Die Sache wird zur anderweitigen Verhandlung und Entscheidung an den Bayerischen Verwaltungsgerichtshof zurückverwiesen.
Die Entscheidung über die Kosten bleibt der Schlussentscheidung vorbehalten.
Gründe:
I.
Die am 6. September 1971 bzw. 4. Februar 1974 in Kasachstan geborenen Kläger sind Eheleute. Sie kamen mit Aufnahmebescheid vom 6. August 1997 am 20. November 1997 ins Bundesgebiet und beantragten die Ausstellung einer Bescheinigung für Spätaussiedler.
Die Eltern des Klägers sind als Spätaussiedler anerkannt. In dem am 14. Oktober 1987 ausgestellten Inlandspass ist der Kläger mit deutscher Nationalität eingetragen. Im Aufnahmeverfahren hatte er angegeben, er spreche Zuhause häufig Deutsch, verstehe auf Deutsch fast alles und schreibe Deutsch. Er habe deutsche Sitten und Gebräuche gepflegt, indem er Weihnachten, Ostern und andere Feiertage gefeiert habe. Zu seinem Antrag auf Erteilung einer Spätaussiedlerbescheinigung gab der Kläger an, beide Elternteile seien deutsche Volkszugehörige mit Deutsch als Muttersprache und Umgangssprache innerhalb der Familie. Er spreche ebenfalls Deutsch als Muttersprache und Umgangssprache innerhalb der Familie. Bei einem Sprachtest der Aussiedlerinformationsstelle beim Landratsamt F. am 27. November 1997 ergab sich, dass der Kläger teilweise Deutsch verstand, aber nur einzelne Wörter und nur gebrochen Deutsch sprach. Dort gab er dann an, dass in der Familie kein Deutsch gesprochen werde. Seine deutschen Sprachkenntnisse habe er sich mit Büchern und Sprachkassetten angeeignet. Daraufhin lehnte der Beklagte den Antrag nach § 15 Abs. 1 BVFG ab; der Kläger erhielt eine Bescheinigung als Abkömmling eines Spätaussiedlers nach § 15 Abs. 2 BVFG.

_ROHDATEN_:
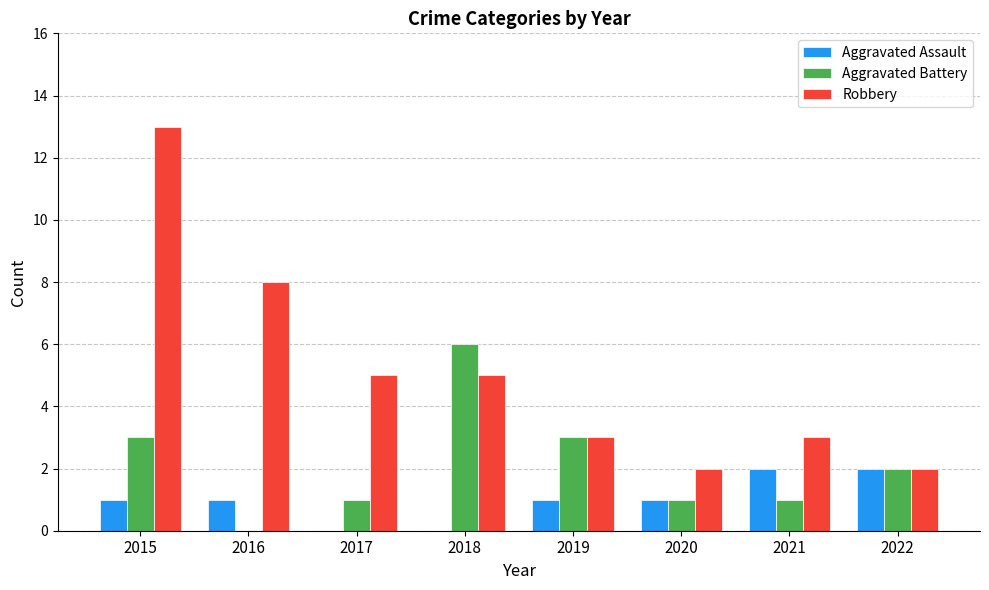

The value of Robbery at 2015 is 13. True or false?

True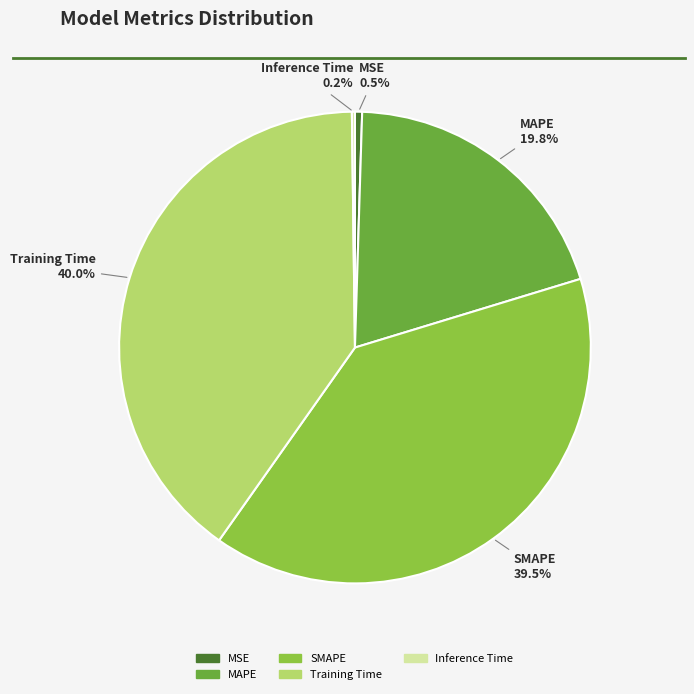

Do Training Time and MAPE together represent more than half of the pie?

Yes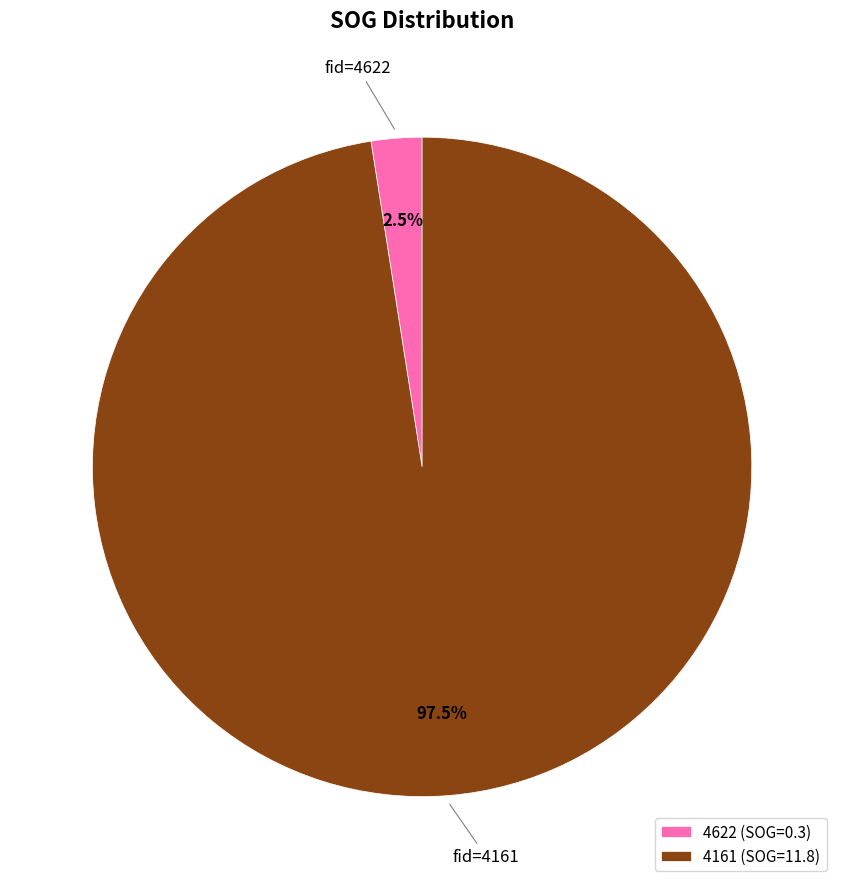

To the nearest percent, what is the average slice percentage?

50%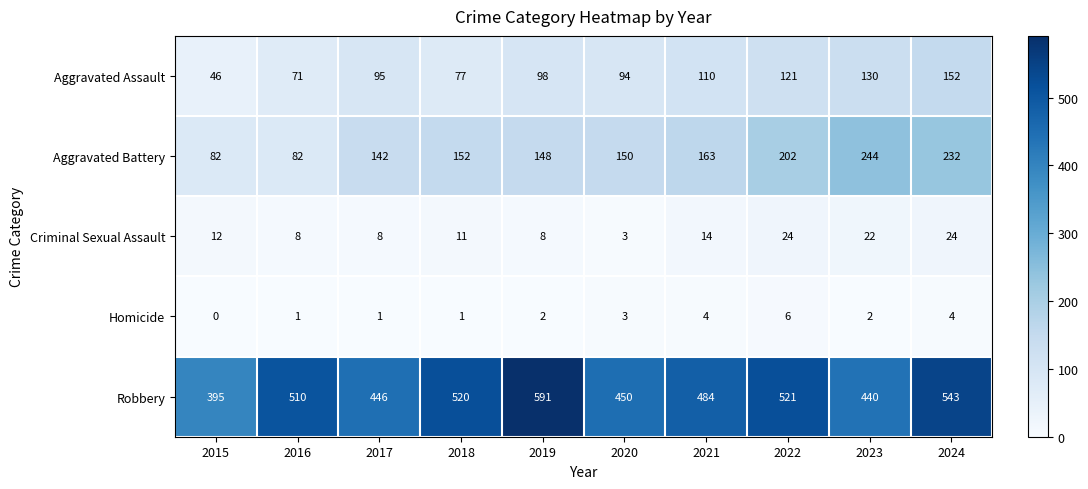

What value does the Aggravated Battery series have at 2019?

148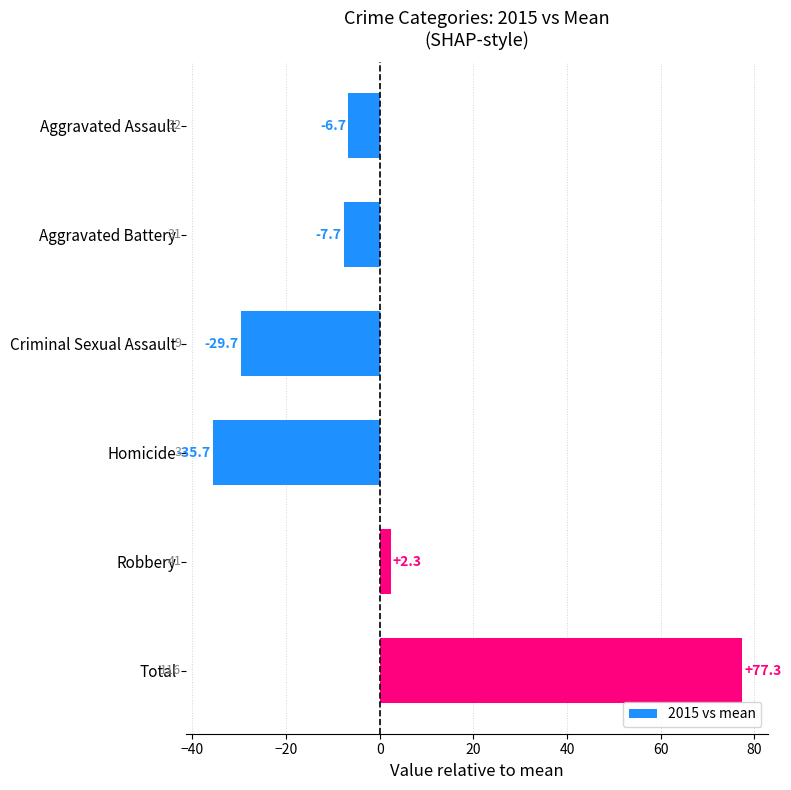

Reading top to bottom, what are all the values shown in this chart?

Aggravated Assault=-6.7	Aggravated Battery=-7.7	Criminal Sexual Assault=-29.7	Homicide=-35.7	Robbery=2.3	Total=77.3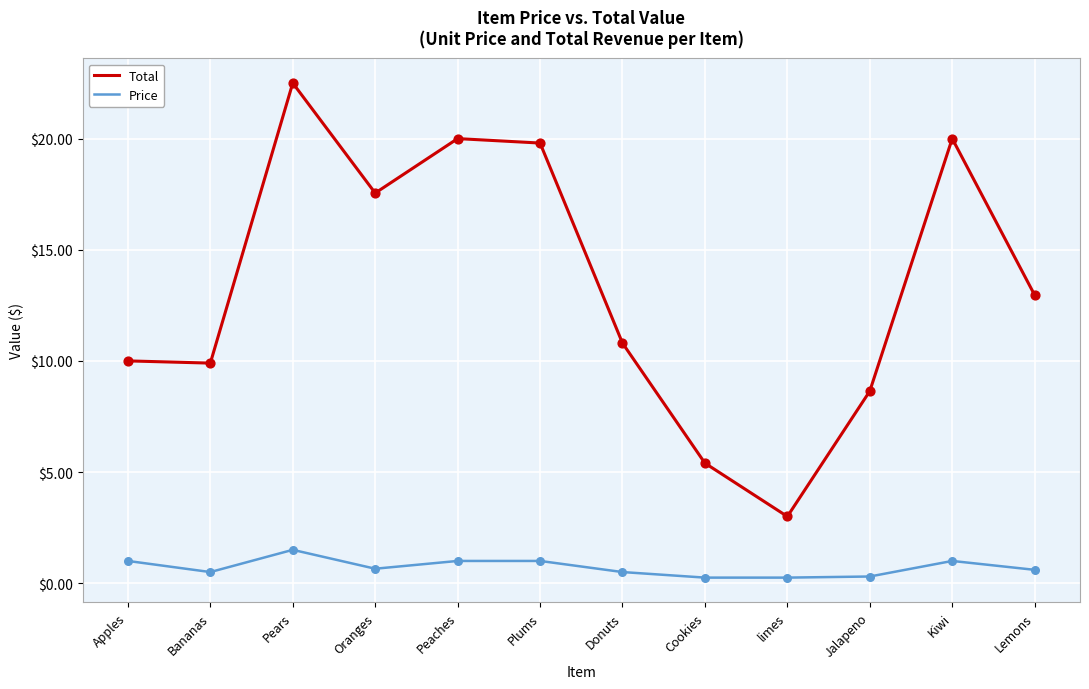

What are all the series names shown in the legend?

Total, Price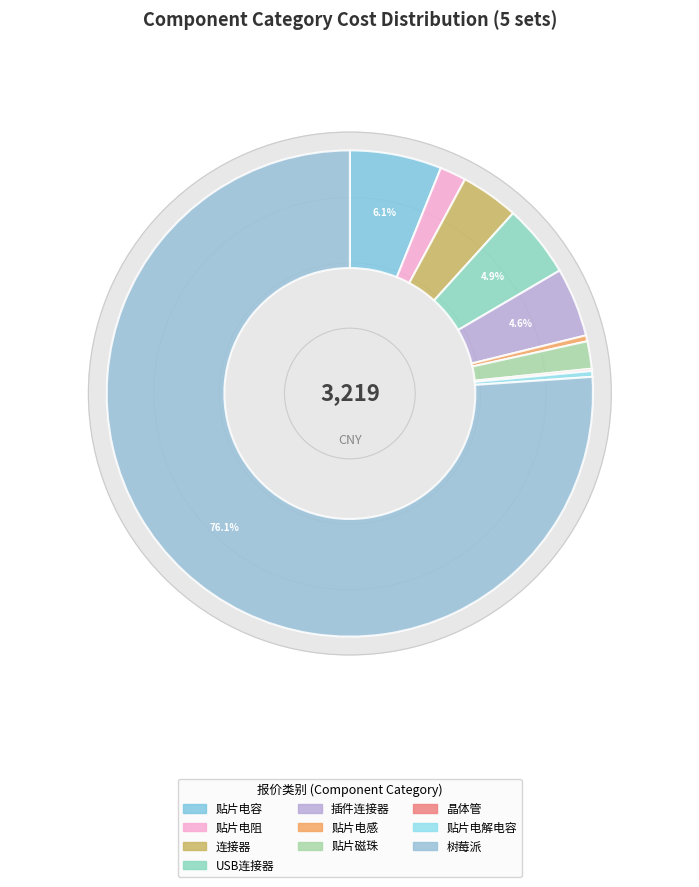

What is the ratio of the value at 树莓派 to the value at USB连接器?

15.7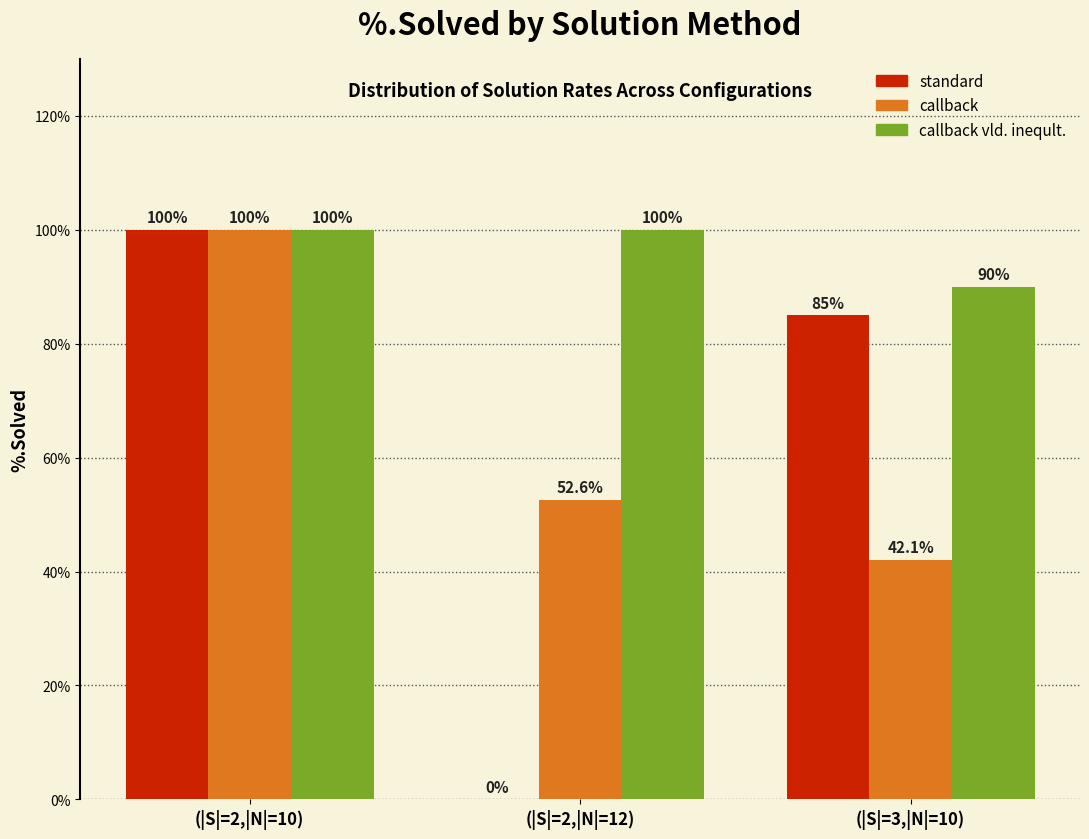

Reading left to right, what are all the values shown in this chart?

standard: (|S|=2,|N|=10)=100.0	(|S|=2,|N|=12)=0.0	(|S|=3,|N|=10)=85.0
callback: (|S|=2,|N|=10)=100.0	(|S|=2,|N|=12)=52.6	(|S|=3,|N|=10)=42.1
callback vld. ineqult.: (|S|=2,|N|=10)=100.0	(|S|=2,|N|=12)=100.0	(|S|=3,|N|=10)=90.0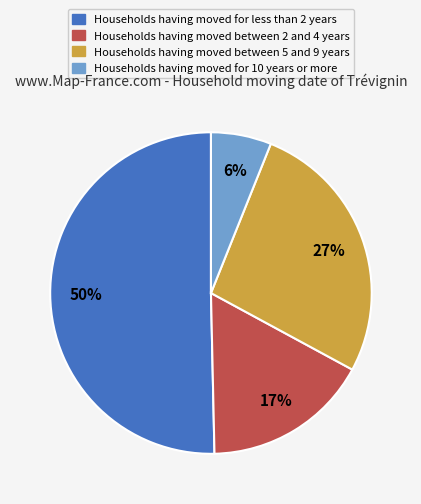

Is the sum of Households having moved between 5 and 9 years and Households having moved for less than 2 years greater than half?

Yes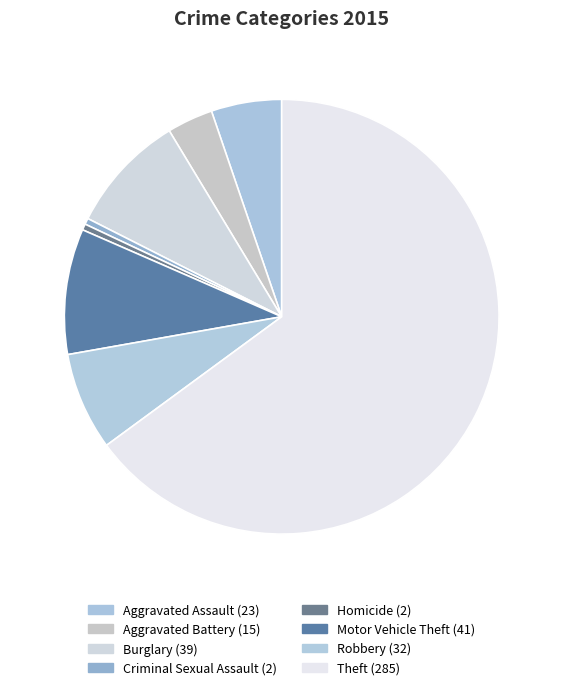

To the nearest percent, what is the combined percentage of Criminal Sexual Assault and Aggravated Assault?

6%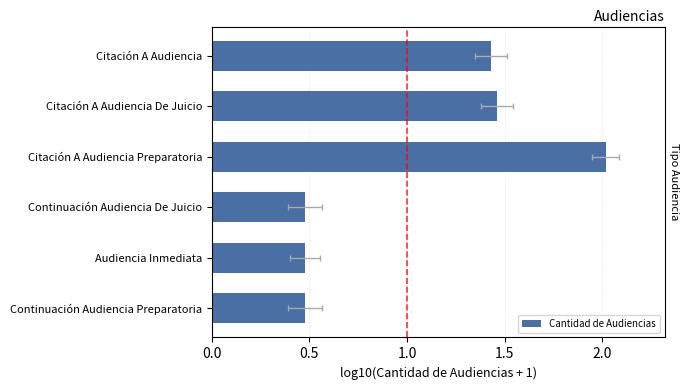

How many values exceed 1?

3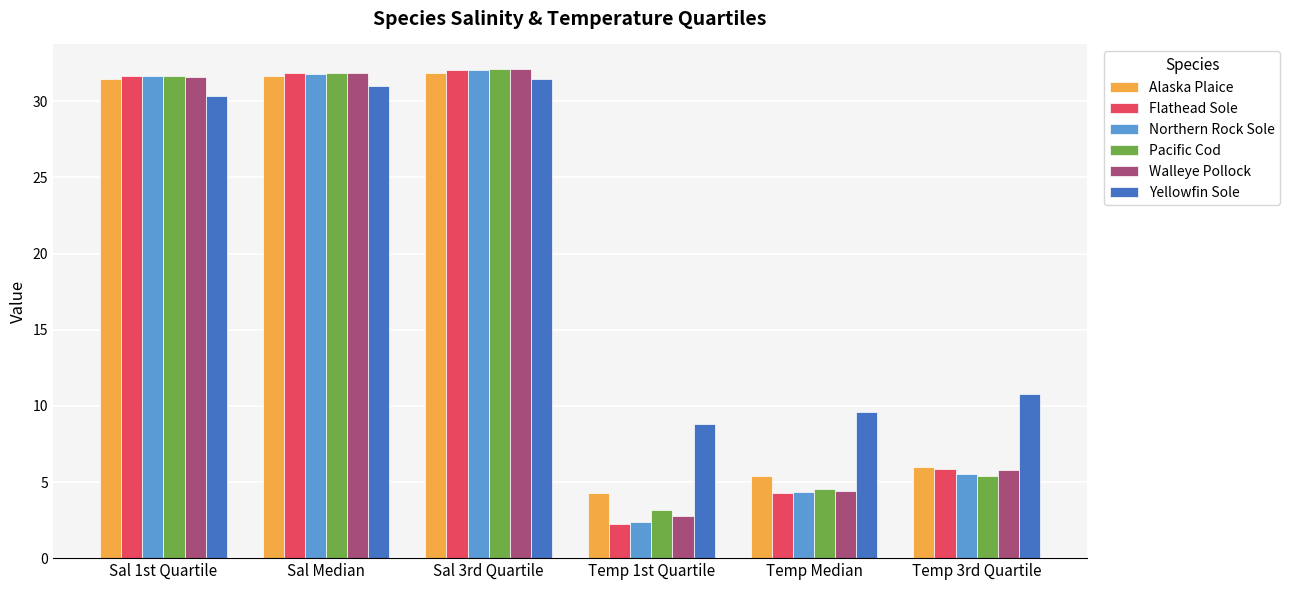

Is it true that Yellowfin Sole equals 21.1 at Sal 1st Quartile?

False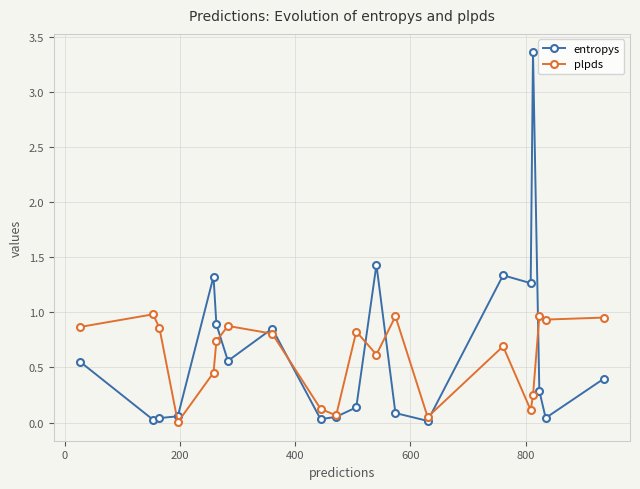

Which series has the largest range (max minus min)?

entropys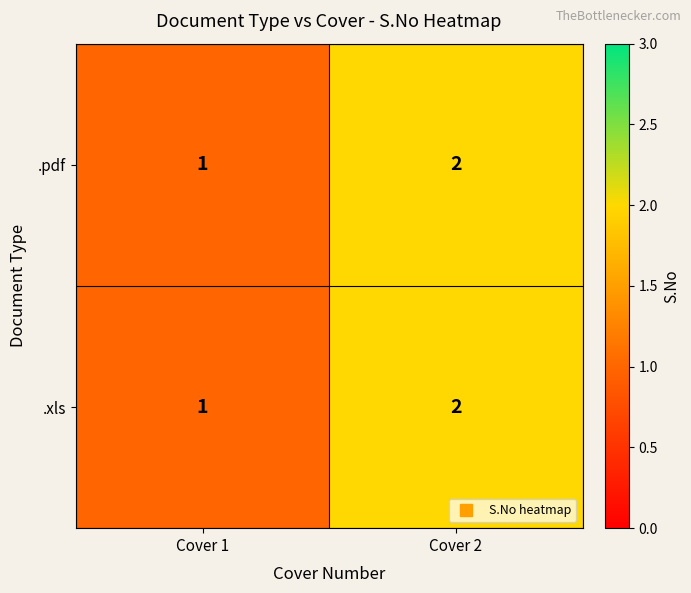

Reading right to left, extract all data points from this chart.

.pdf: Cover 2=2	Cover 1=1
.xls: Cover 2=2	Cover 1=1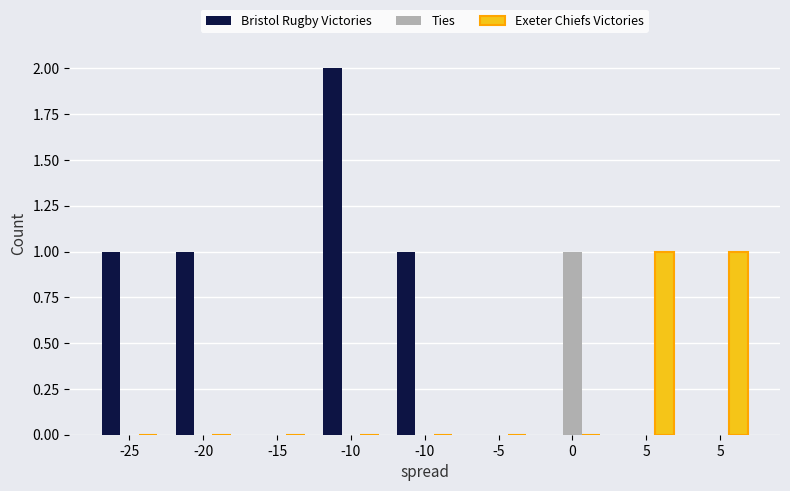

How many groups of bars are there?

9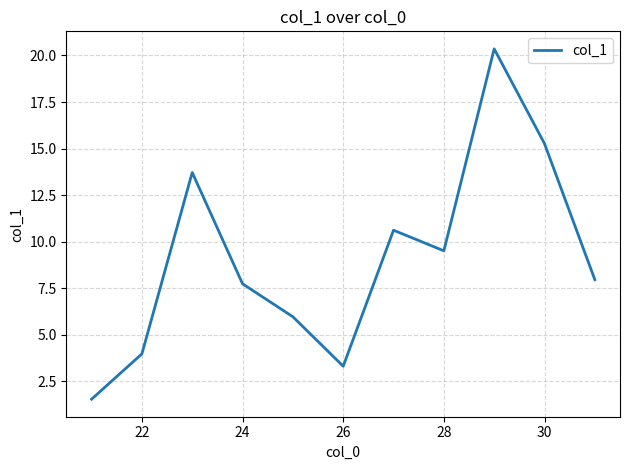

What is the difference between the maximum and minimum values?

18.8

_ARBEITSAUFTRAG A_:
Schreibe aus der Gerichtsentscheidung zur Spätaussiedlerbescheinigung den Wortlaut zwischen „Die Entscheidung über“ und „Bescheinigung für Spätaussiedler.“ ab, beide Stellen eingeschlossen.
_ARBEITSAUFTRAG B_:
Führe die Gerichtsentscheidung zur Spätaussiedlerbescheinigung im Anschluss an ihren letzten Satz weiter.

_LÖSUNG A_:
Die Entscheidung über die Kosten bleibt der Schlussentscheidung vorbehalten.
Gründe:
I.
Die am 6. September 1971 bzw. 4. Februar 1974 in Kasachstan geborenen Kläger sind Eheleute. Sie kamen mit Aufnahmebescheid vom 6. August 1997 am 20. November 1997 ins Bundesgebiet und beantragten die Ausstellung einer Bescheinigung für Spätaussiedler.

_LÖSUNG B_:
Die Klägerin hatte im Aufnahmeverfahren beim Bundesverwaltungsamt angegeben, sie spreche Zuhause selten Deutsch und verstehe wenig Deutsch, sie schreibe auf Deutsch. In ihrem 1990 ausgestellten Inlandspass sei sie mit deutscher Nationalität eingetragen. In ihrem Antrag nach § 15 BVFG gab sie später dagegen an, Deutsch sei ihre Muttersprache. Die Umgangssprache in der Familie sei Deutsch-Russisch gewesen. Ihr Vater sei deutscher Volkszugehöriger, ihre Mutter russische Volkszugehörige. Der am 27. November 1997 durchgeführte Sprachtest ergab, dass die Klägerin wenig Deutsch verstand und nur einzelne Wörter sprach. Sie gab dort an, in ihrer Familie werde nur Russisch gesprochen. Sie habe sich die deutschen Sprachkenntnisse selbst mit Büchern und Sprachkassetten beigebracht. Auch der Antrag der Klägerin auf Erteilung einer Spätaussiedlerbescheinigung wurde deshalb abgelehnt.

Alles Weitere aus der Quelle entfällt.